In a 2010 paper published in the journal Science, M. Redinbo and his colleagues did just that . Using high-throughput screening, the researchers identified compounds that effectively inhibited the β-glucuronidase enzyme, but did not disrupt the commensal bacteria necessary for basic human health. To test the efficacy of inhibitors in vivo, the researchers administered them alongside irinotecan and found a significant reduction in drug-induced toxicity. “The non-lethal modulation of microbiome targets using small molecule inhibitors is a viable approach to working with gut microbes, not against them as antibiotics do,” said Redinbo. These findings demonstrate that it is possible to alleviate the negative side effects of a drug in order to improve tolerability and efficacy.
Moving away from animal models, Kelly and her colleagues collected fecal samples from 20 healthy individuals in order to examine how unique microbiomes affected irinotecan metabolism. When the researchers treated the fecal samples with irinotecan and collected and analyzed the compounds produced by the bacteria, they found that a fifth of the samples produced the toxic form of the drug. Interestingly, further analysis revealed that samples from these high-metabolizers housed strains of bacteria that contained more β-glucuronidase, the pesky enzyme known to reactivate the drug as a toxic compound.

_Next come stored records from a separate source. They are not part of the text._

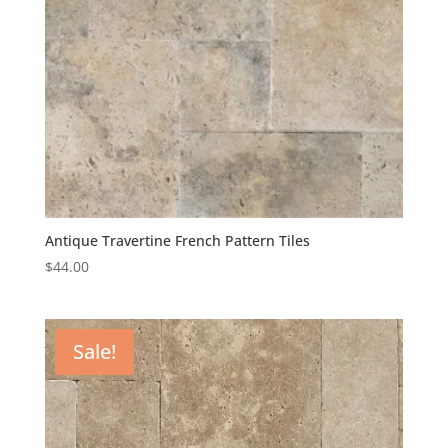
Antique Travertine French Pattern Tiles
$
44.00
Sale!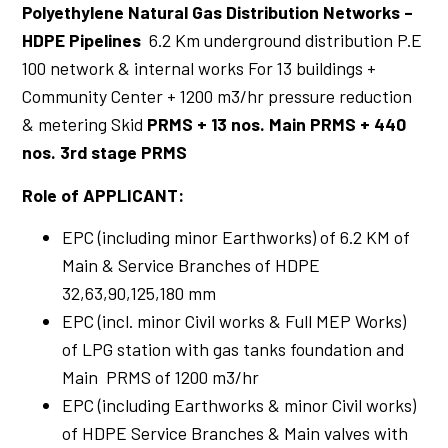
Polyethylene Natural Gas Distribution Networks –
HDPE Pipelines
6.2 Km underground distribution P.E
100 network & internal works For 13 buildings +
Community Center + 1200 m3/hr pressure reduction
& metering Skid
PRMS + 13 nos. Main PRMS + 440
nos. 3rd stage PRMS
Role of APPLICANT:
EPC (including minor Earthworks) of 6.2 KM of
Main & Service Branches of HDPE
32,63,90,125,180 mm
EPC (incl. minor Civil works & Full MEP Works)
of LPG station with gas tanks foundation and
Main PRMS of 1200 m3/hr
EPC (including Earthworks & minor Civil works)
of HDPE Service Branches & Main valves with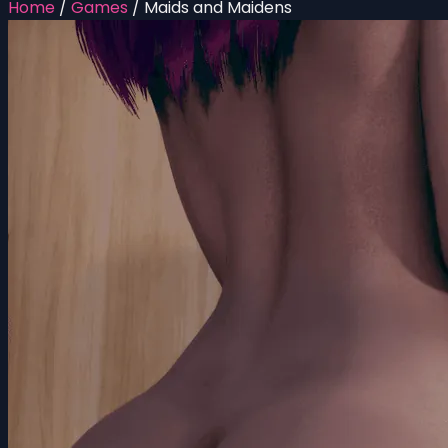
Home
/
Games
/
Maids and Maidens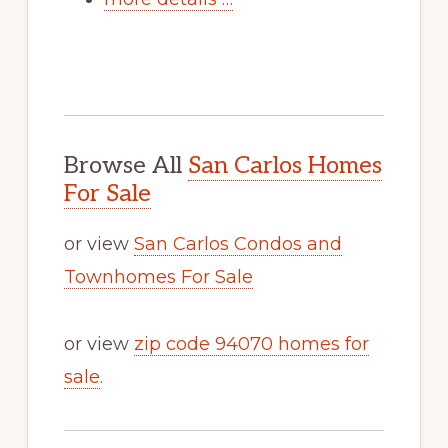
Browse All
San Carlos Homes
For Sale
or view
San Carlos Condos and
Townhomes For Sale
or view
zip code 94070 homes for
sale
.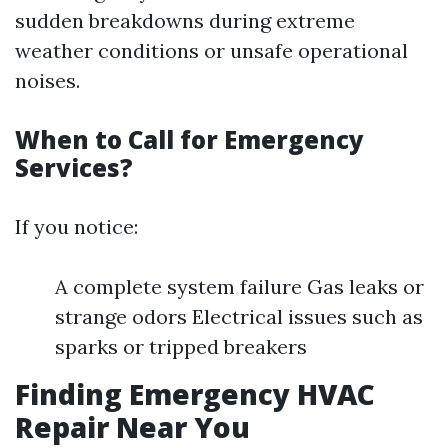
sudden breakdowns during extreme
weather conditions or unsafe operational
noises.
When to Call for Emergency
Services?
If you notice:
A complete system failure Gas leaks or
strange odors Electrical issues such as
sparks or tripped breakers
Finding Emergency HVAC
Repair Near You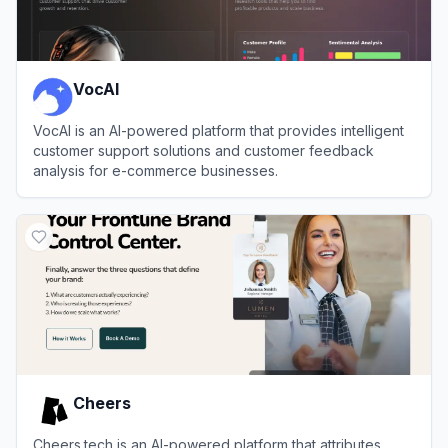
VocAI
VocAI is an AI-powered platform that provides intelligent
customer support solutions and customer feedback
analysis for e-commerce businesses.
View
VocAI
Cheers
Cheers.tech is an AI-powered platform that attributes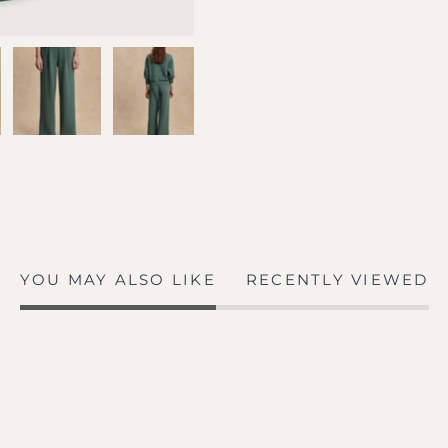
YOU MAY ALSO LIKE
RECENTLY VIEWED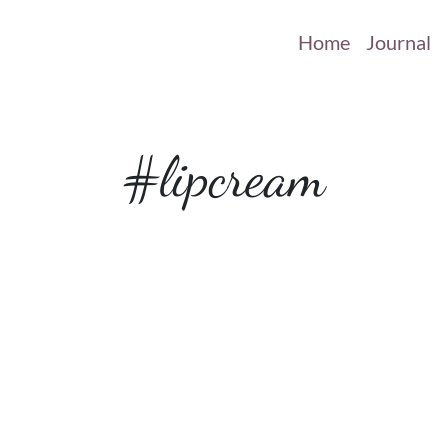
Home
Journal
#lipcream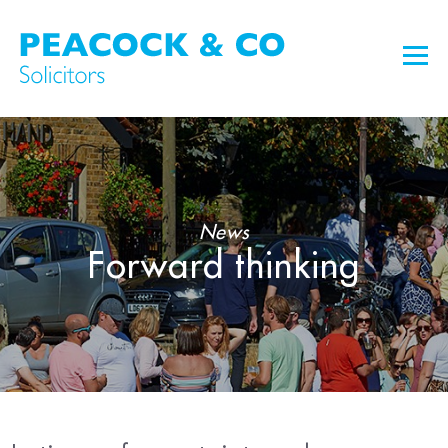
News
Forward thinking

Although this collection of 20 healthy individuals was not meant to represent cancer patients actively taking irinotecan, the study is one step toward a better understanding of how individual variation in the microbiome can render therapies ineffective for some.

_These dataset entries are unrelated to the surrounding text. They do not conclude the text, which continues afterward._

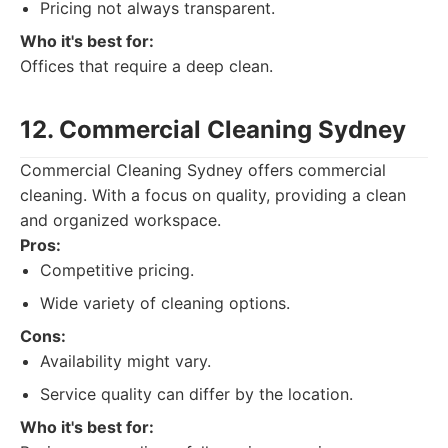
Pricing not always transparent.
Who it's best for:
Offices that require a deep clean.
12. Commercial Cleaning Sydney
Commercial Cleaning Sydney offers commercial
cleaning. With a focus on quality, providing a clean
and organized workspace.
Pros:
Competitive pricing.
Wide variety of cleaning options.
Cons:
Availability might vary.
Service quality can differ by the location.
Who it's best for: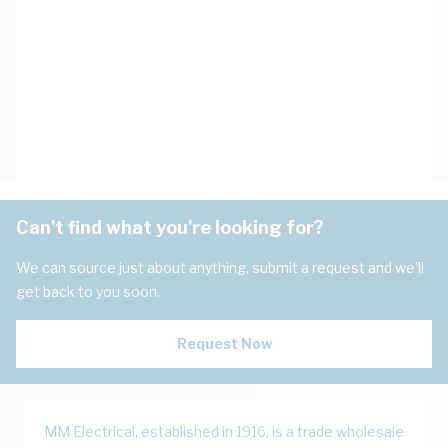
Can't find what you're looking for?
We can source just about anything, submit a request and we'll
get back to you soon.
Request Now
MM Electrical, established in 1916, is a trade wholesale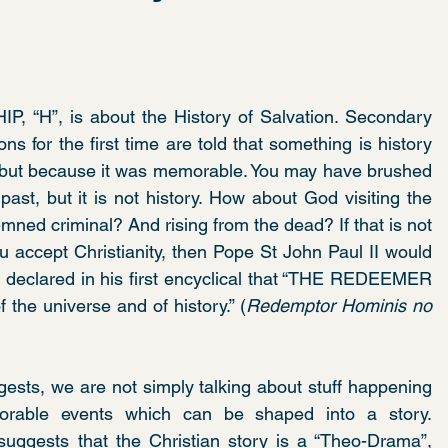
IP, “H”, is about the History of Salvation. Secondary 
ns for the first time are told that something is history 
, but because it was memorable. You may have brushed 
ast, but it is not history. How about God visiting the 
ed criminal? And rising from the dead? If that is not 
u accept Christianity, then Pope St John Paul II would 
 declared in his first encyclical that “THE REDEEMER 
 the universe and of history.” (
Redemptor Hominis no 
ggests, we are not simply talking about stuff happening 
orable events which can be shaped into a story. 
ggests that the Christian story is a “Theo-Drama”,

A Spoonful of Enzymes Helps the Medicine Go Down
Kelly and her colleagues would now like to conduct a similar experiment in cancer patients taking irinotecan. “The thing that I hope for most in the clinic is that we can use non-invasive fecal samples to predict—before we give a person a drug—how they’re likely to metabolize it,” said Kelly. These studies may open the door for additional clinical trials combining currently available cancer therapies with enzyme inhibitors to offset the negative side effects. However, our understanding of the numerous enzymes at play in gut-drug interactions is still very limited. For example, although inhibiting an enzyme might improve a drug's side-effect profile, the enzyme may be involved in other activities necessary for maintaining a healthy body. Studies like these leave researchers wondering if there are more targeted ways to interact with the microbiome that would make people less likely to have adverse responses to a drug. Furthermore, it’s still unknown how much microbiome variability actually exists within the human population. It may take some time before clinicians understand bacteria-drug interactions well enough to more effectively treat a patient in a personalized therapy setting, but these studies are a step in the right direction.

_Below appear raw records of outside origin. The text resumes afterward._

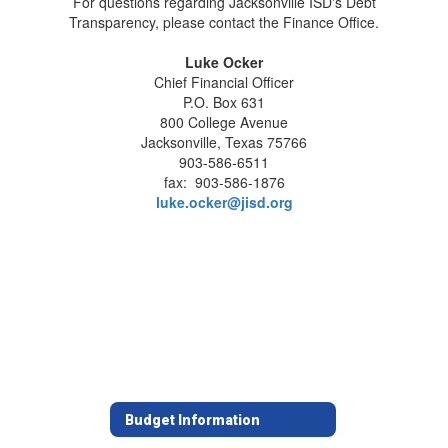
For questions regarding Jacksonville ISD's Debt
Transparency, please contact the Finance Office.
Luke Ocker
Chief Financial Officer
P.O. Box 631
800 College Avenue
Jacksonville, Texas 75766
903-586-6511
fax: 903-586-1876
luke.ocker@jisd.org
Budget Information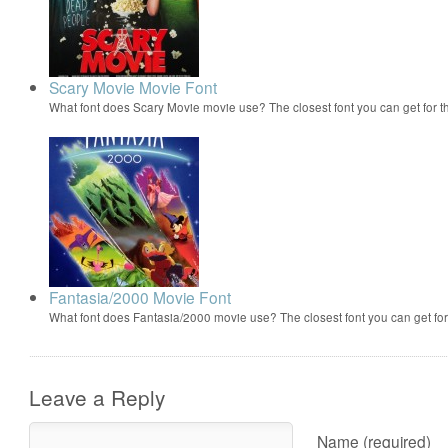
Scary Movie Movie Font
What font does Scary Movie movie use? The closest font you can get for 
Fantasia/2000 Movie Font
What font does Fantasia/2000 movie use? The closest font you can get f
Leave a Reply
Name (required)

Earlier this year Redinbo and colleagues published the first comprehensive atlas of drug targets in the human microbiome . Before scientists can begin targeting specific enzymes they must first know which enzymes are present and how they function in the gut. “The field is moving impressively fast toward mechanistic connections between specific microbial factors and their effects on mammalian health,” said Redinbo. “Fortunately, we can used the well-established tools of structural biology and biochemistry to understand individual microbiome enzymes and then begin to place them in context within microbiota communities and symbiosis with mammalian systems.”